Here are my failures – I mean lessons – that will help me as an endurance athlete and human being moving forward:

– taking care of your body daily helps your body be able to recover better.

– don’t get behind on your calories. This was emphasized but it didn’t click until I experienced it.

– food as fuel is totally different than better nutrition for your health. Literally it was just a quantity of carbs thing that saved me.

– Coke and ginger ale contain a magical ingredient called high fructose corn syrup that is otherwise awful for us but somehow works to address nausea – there’s no ginger in ginger ale, and the ginger wasn’t what did it as I literally tried free basing ginger chews before hitting the ginger ale.
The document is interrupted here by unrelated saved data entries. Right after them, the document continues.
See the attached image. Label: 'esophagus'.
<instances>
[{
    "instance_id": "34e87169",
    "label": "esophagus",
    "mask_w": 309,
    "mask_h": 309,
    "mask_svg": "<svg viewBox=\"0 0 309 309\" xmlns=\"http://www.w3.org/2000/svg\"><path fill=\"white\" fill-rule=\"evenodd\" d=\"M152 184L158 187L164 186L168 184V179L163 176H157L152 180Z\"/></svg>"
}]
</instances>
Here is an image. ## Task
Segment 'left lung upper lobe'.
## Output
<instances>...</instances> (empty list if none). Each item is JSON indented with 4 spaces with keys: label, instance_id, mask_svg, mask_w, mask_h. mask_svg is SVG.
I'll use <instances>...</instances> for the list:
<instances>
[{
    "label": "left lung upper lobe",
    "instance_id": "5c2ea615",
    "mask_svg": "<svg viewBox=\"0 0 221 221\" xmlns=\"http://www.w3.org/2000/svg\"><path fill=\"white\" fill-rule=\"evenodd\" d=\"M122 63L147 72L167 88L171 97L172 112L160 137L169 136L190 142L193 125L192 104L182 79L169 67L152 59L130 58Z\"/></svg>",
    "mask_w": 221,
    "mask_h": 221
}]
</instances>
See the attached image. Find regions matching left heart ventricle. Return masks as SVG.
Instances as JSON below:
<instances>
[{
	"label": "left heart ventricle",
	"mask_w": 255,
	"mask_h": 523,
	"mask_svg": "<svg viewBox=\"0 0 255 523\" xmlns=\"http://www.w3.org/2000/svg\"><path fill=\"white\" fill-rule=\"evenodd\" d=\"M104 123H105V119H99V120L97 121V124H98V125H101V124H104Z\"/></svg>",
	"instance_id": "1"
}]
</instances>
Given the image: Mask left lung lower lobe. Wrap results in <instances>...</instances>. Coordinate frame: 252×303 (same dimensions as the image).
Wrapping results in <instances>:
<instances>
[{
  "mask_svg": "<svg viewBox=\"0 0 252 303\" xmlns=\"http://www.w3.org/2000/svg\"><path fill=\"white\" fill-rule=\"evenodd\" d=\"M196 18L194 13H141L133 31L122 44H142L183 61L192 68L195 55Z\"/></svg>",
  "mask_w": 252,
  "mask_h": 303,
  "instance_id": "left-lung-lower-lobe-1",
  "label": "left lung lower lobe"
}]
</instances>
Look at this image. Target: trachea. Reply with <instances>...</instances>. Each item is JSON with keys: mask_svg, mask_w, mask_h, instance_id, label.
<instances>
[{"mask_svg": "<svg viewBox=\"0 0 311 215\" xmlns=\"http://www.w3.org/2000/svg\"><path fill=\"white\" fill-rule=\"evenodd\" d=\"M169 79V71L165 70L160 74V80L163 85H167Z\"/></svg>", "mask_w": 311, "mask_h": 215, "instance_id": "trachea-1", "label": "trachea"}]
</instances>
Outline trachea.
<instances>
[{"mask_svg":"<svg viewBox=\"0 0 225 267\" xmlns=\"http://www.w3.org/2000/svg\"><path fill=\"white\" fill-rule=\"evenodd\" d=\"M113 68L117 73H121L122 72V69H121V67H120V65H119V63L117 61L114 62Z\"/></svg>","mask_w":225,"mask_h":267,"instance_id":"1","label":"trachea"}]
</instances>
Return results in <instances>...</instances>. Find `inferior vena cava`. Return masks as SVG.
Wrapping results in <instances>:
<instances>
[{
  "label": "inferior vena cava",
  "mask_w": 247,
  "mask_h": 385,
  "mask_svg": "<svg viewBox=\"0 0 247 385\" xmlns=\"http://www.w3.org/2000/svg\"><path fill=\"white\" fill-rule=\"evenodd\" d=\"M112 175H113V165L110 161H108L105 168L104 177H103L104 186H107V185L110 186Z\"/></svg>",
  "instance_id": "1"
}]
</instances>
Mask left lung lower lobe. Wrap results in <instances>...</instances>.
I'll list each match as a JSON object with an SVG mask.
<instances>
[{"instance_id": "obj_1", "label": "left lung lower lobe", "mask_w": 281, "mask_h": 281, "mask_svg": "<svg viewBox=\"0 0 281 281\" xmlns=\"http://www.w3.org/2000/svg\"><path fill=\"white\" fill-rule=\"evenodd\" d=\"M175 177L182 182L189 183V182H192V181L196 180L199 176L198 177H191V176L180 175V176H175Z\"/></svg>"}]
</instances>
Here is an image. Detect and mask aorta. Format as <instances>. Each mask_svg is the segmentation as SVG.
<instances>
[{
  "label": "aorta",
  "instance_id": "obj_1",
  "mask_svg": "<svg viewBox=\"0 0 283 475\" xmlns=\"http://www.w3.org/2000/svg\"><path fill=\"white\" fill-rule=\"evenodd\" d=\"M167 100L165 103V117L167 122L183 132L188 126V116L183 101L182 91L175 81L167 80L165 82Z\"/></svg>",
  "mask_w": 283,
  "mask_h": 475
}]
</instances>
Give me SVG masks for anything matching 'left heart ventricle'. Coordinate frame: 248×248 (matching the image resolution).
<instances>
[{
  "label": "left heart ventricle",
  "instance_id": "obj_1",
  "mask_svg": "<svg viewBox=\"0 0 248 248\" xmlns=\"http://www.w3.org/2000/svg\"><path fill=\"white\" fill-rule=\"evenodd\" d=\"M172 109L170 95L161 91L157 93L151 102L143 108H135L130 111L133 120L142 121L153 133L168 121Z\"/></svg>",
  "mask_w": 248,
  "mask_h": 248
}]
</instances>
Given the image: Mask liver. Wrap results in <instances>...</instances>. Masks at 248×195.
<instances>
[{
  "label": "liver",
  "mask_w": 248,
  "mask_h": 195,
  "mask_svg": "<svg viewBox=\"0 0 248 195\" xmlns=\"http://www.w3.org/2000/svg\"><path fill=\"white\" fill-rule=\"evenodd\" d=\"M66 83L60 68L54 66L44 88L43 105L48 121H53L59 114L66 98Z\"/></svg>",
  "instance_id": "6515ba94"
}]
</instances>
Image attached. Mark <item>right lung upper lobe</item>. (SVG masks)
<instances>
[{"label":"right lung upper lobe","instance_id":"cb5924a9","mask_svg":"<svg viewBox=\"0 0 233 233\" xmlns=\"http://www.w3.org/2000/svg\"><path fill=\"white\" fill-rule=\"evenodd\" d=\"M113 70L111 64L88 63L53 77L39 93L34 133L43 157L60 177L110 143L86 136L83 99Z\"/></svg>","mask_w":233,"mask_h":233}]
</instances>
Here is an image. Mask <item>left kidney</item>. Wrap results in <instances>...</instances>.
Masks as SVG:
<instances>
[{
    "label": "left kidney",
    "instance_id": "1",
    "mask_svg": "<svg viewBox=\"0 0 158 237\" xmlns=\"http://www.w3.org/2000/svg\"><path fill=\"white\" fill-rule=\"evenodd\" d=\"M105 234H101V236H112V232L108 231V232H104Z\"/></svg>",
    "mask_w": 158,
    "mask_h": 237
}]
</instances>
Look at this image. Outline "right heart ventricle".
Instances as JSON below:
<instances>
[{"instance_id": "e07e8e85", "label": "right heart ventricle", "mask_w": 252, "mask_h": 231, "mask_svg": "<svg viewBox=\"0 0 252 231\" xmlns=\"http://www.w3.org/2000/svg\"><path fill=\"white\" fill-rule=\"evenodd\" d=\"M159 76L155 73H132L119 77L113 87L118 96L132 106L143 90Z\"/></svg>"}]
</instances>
– stick with the choices you’ve trained with, and train with the choices that will be there at the intensity you will need them… this was also emphasized but doing long endurance (zone 2) I had not trained to fuel zone 3-4 with the same choices.

– liquid nutrition – broth, smoothies, juice is such a win when your body is so stressed

– better not perfect. I named my company after this mantra. I live it, I teach it…. except when it comes to my expectations for myself (you know for my first endurance event in 3 decades to go perfectly – OY). It really is the better way.

And most importantly, give yourself grace.

My lessons and my joy are from the journey, every step I took on and off the mountain for 6 months, and every decision I made to create the space to do this was exactly what I needed in my life at this time to acquire the needed resources for the next part of my journey.

Say hello to Ashley Lamar Koff, the endurance athlete and personalized nutrition expert who is coming to a mountain, river or planet near you.